🤖 AI Summary
This work addresses the challenge in group-based reinforcement learning where step-level advantage estimation struggles to balance fairness and coverage in long-horizon tasks. The authors propose ProGPO, a method that maintains action history consistency while leveraging state potentials to derive transferable credit signals that augment sparse intra-group comparisons, enabling context-consistent step-level policy optimization. Its key innovation lies in reliably estimating state potentials without requiring a learned critic, instead integrating exact prefix-action contrasts, semantic expansion, and inverse-variance fusion across historical depths. Experimental results demonstrate that ProGPO significantly outperforms existing RL baselines on ALFWorld and WebShop benchmarks and exhibits strong scalability when applied to the Qwen2.5-3B-Instruct model.
📝 Abstract
Group-based reinforcement learning (RL) has become an effective paradigm for improving large language model agents on long-horizon interactive tasks. To obtain finer-grained policy updates than trajectory-level optimization, recent work has moved toward step-level group-based RL, where intermediate steps are grouped and compared within a rollout batch. However, step-level advantage estimation is sensitive to how groups are formed: grouping by broad state keys improves coverage but may compare actions taken under different histories, while enforcing historical consistency yields fairer comparisons at the cost of fragmented groups and missing peer-comparison signal. In this paper, we propose ProGPO (Progress- and Reliability-Oriented Group Policy Optimization), a learned-critic-free method for context-consistent step-level learning. ProGPO keeps exact-prefix action comparison, and complements sparse peer comparisons with transition credit derived from rollout-based state potentials.
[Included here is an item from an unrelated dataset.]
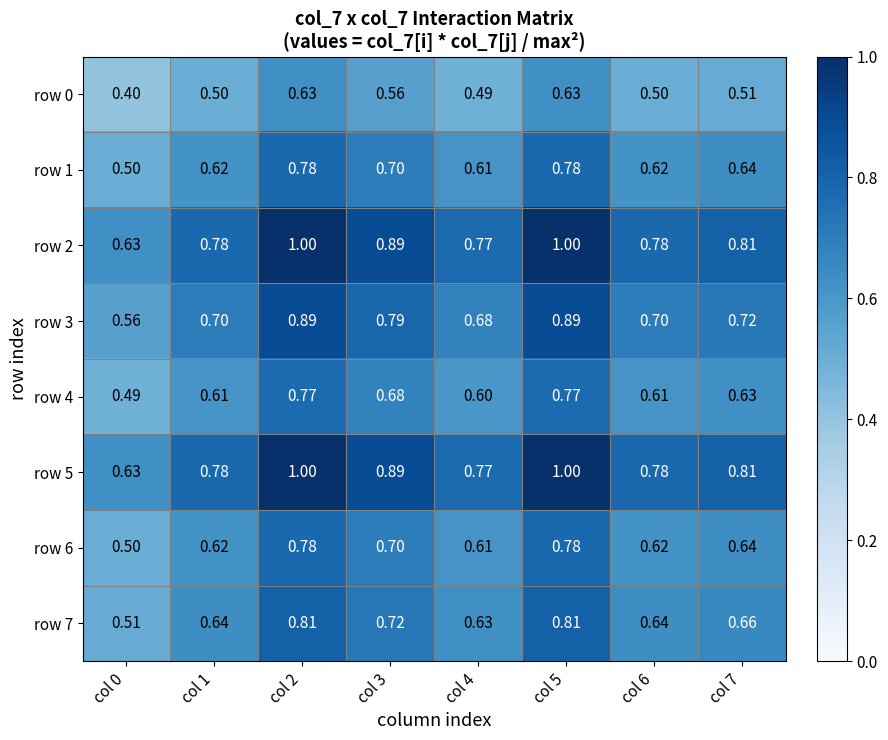

Is the value of row 3 at col 7 greater than the value of row 2 at col 1?

No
To estimate these potentials reliably, ProGPO combines semantic expansion with inverse-variance fusion across history depths. We evaluate ProGPO on two challenging agentic tasks, ALFWorld and WebShop, with Qwen2.5-1.5B-Instruct. Results show that ProGPO improves over matched agentic RL baselines under comparable computational overhead, and additional Qwen2.5-3B-Instruct experiments further test the scalability of the proposed method.